The arithmetic supports her argument.

At a recent school meeting, I calculated that, for the 12 senior teachers present, such gatherings consumed at least 12 hours of their combined time. Each would then convene a faculty meeting with an average of six teachers, which puts the cumulative time spent in meetings - along with that for preparing an agenda and producing minutes - at almost 100 hours. The key business of the meetings was to disseminate information, rather than discuss and formulate policy. The same objective could have been achieved by email, saving considerable time, inconvenience and the acrimony that often arises from large meetings.

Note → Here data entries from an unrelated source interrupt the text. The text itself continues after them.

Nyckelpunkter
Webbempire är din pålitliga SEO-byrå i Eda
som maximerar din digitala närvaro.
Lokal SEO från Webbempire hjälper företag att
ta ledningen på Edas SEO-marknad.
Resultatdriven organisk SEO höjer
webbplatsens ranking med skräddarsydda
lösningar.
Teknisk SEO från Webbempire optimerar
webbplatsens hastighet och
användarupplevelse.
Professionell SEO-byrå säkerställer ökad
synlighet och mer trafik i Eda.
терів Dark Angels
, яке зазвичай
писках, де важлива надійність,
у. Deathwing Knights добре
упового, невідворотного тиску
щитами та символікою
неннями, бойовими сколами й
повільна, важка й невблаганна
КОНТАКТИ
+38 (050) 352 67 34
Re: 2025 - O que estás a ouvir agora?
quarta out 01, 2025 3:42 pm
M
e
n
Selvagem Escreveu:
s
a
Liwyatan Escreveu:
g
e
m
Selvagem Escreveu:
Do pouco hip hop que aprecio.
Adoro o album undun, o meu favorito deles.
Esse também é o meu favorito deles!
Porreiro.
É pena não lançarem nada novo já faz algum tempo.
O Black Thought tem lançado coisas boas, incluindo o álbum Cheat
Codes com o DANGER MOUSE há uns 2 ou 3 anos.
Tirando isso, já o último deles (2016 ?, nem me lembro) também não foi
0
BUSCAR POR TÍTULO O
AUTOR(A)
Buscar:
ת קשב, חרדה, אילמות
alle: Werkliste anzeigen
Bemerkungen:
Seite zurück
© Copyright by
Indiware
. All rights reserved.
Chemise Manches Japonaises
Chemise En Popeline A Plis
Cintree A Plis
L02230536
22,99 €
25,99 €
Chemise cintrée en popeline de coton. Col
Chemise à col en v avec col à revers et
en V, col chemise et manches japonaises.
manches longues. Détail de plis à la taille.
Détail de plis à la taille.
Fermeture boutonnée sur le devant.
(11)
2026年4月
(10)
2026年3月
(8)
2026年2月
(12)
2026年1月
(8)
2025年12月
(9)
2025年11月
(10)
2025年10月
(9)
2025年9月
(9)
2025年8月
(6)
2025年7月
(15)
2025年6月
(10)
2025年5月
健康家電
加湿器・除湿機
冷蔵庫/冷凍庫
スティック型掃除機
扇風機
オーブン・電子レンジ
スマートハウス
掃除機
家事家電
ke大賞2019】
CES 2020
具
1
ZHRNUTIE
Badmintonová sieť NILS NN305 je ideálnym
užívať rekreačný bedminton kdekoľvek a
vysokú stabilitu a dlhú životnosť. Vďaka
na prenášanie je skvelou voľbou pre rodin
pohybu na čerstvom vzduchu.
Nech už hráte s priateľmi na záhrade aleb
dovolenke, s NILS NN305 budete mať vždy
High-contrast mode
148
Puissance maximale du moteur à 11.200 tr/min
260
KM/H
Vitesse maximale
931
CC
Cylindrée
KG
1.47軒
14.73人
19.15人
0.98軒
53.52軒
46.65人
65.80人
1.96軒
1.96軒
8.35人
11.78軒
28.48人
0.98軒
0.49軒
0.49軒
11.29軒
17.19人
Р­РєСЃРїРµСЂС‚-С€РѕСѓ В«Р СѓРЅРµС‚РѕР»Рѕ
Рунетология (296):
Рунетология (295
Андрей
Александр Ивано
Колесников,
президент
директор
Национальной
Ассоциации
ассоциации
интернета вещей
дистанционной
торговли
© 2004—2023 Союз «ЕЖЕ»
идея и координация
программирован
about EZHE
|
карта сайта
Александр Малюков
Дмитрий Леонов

Most teachers I know would prefer fewer meetings and more time for planning lessons and marking. Yet regular meetings are viewed as part of an effective school, even though most meetings achieve little. It takes a brave headteacher to dispense with meetings.

Meaningless meetings are just one part of the bad bureaucracy of our education system. Pupil support has become, largely because of legal considerations, a bastion of bureaucracy. As well as ensuring pupils’ wellbeing, a school’s pupil-support team also has to find time to properly log, in some detail, every concern and every referral. Pupil-support departments now consume huge amounts of time and money in order to support the bureaucracy inflicted on them.

The over-elaborate and needlessly complicated subject guidance from the Scottish Qualifications Authority is another source of burdensome bureaucracy. Information that could be conveyed in one 15-page document is usually offered in multiple documents with hundreds of pages. The SQA must realise that wading through its convoluted documents consumes precious time.

Even our own professional organisation, the General Teaching Council for Scotland, contributes to bureaucracy by asking us to complete a “Professional Update”, as if we have nothing else to do. The big fear over the GTCS’ recent subscription hike is that it will create funds for new initiatives that consume considerable time, for little of consequence.

Most schools have now completed their final set of unit assessments, whose departure will help to lessen workloads for exam courses. Scrapping what has been one of the most time-consuming bureaucratic requirements inflicted on our education system is a step forward. But education reforms, including the idea of devolving more responsibilities to schools, threaten to add to bureaucracy.

Those intent on demanding more paperwork from teachers should remember that it is great teachers - not great bureaucrats - who make the difference to young lives.